* Text passage *

The S/V Denis Sullivan is a replica three-masted, wooden, gaff rigged schooner originally from Milwaukee, Wisconsin. She was a flagship of both the state of Wisconsin and of the United Nations Environment Programme until she was sold to the World Ocean School and moved to Boston, Massachusetts in late 2022.

History
The construction of the Denis Sullivan was first proposed in 1991 by a group of Milwaukee residents and volunteers from other states. Their plan was to build a tall ship which would serve as a platform for educating people about the Great Lakes. Community involvement was welcome in the project, and almost a thousand people donated almost a million volunteer hours toward the Denis Sullivan construction. Through the efforts of both professional shipwrights and volunteers, the Denis Sullivan was partially completed and launched in June 2000. She departed Milwaukee for her first sail to the Caribbean in November 2000.

Folk singer Pete Seeger recorded a song called "The Schooner Denis Sullivan" in 2001.

In September 2022 the Denis Sullivan was sold to the World Ocean School in Boston, Massachusetts. The ship departed Milwaukee under motor for Boston on October 8, 2022. Despite the transaction Milwuakee was still listed as her official homeport for traditional purposes.

Design
The Denis Sullivan is not a replica of a specific vessel. Rather, her design is inspired by that of the Great Lakes cargo schooners of the 19th century. Like many of those schooners, she carries a raffee, a square-rigged fore topsail which is triangular in shape.

* Given data *
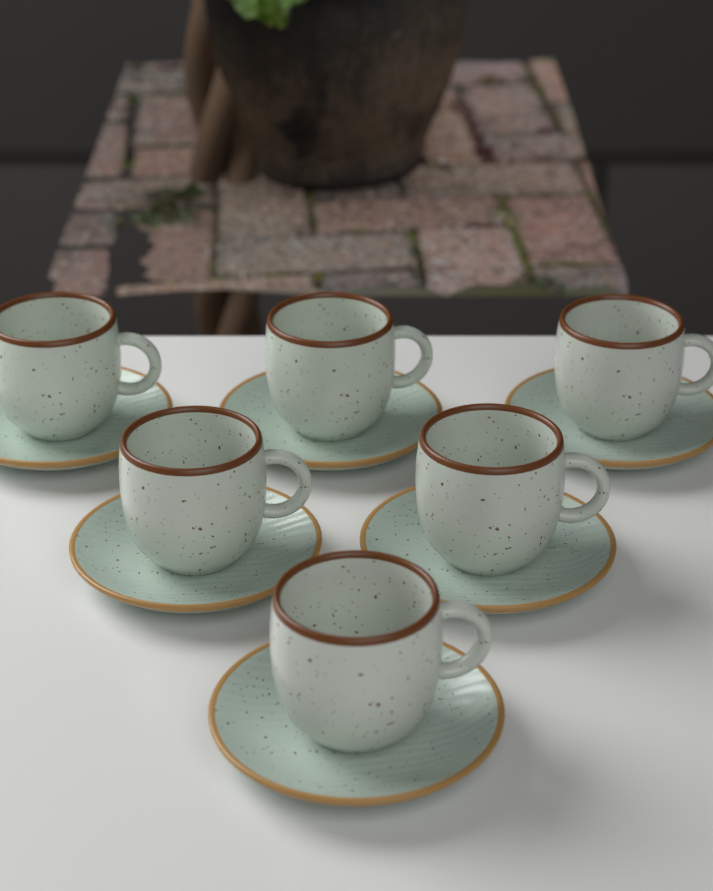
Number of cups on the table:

* Exercise requirements *
- A) According to the Denis Sullivan text, who recorded a song about the schooner in 2001?
- B) Extend the Denis Sullivan text, picking up after its final sentence.
The material above comes from a different source than the Denis Sullivan text.

* Final answers *
- A) Folk singer Pete Seeger

- B)
In designing the Denis Sullivan, architects Timothy Graul Marine Services looked to several nineteenth century Great Lakes schooners for inspiration, including the Rouse Simmons, Clipper City, and Alvin Clark. Above the waterline, the Sullivan closely resembles these earlier vessels. Her shape is that of an efficient cargo carrier, and her rigging and deck arrangement are likewise authentic. She differs from her predecessors, however, below the waterline. Traditionally, Great Lakes cargo schooners were built with a fairly flat bottom to minimize draft and permit sailing in shallow waters. They carried a centerboard to compensate for this when sailing to windward. The Denis Sullivan strayed from this tradition to meet both modern Coast Guard safety requirements and the practical considerations of a passenger vessel. She has a relatively deep hull and weighted keel, which provide greater stability to the vessel and allow for  of head clearance in the below decks accommodations. An additional concession to safety regulations was the division of the traditional cargo hold into watertight bulkheads.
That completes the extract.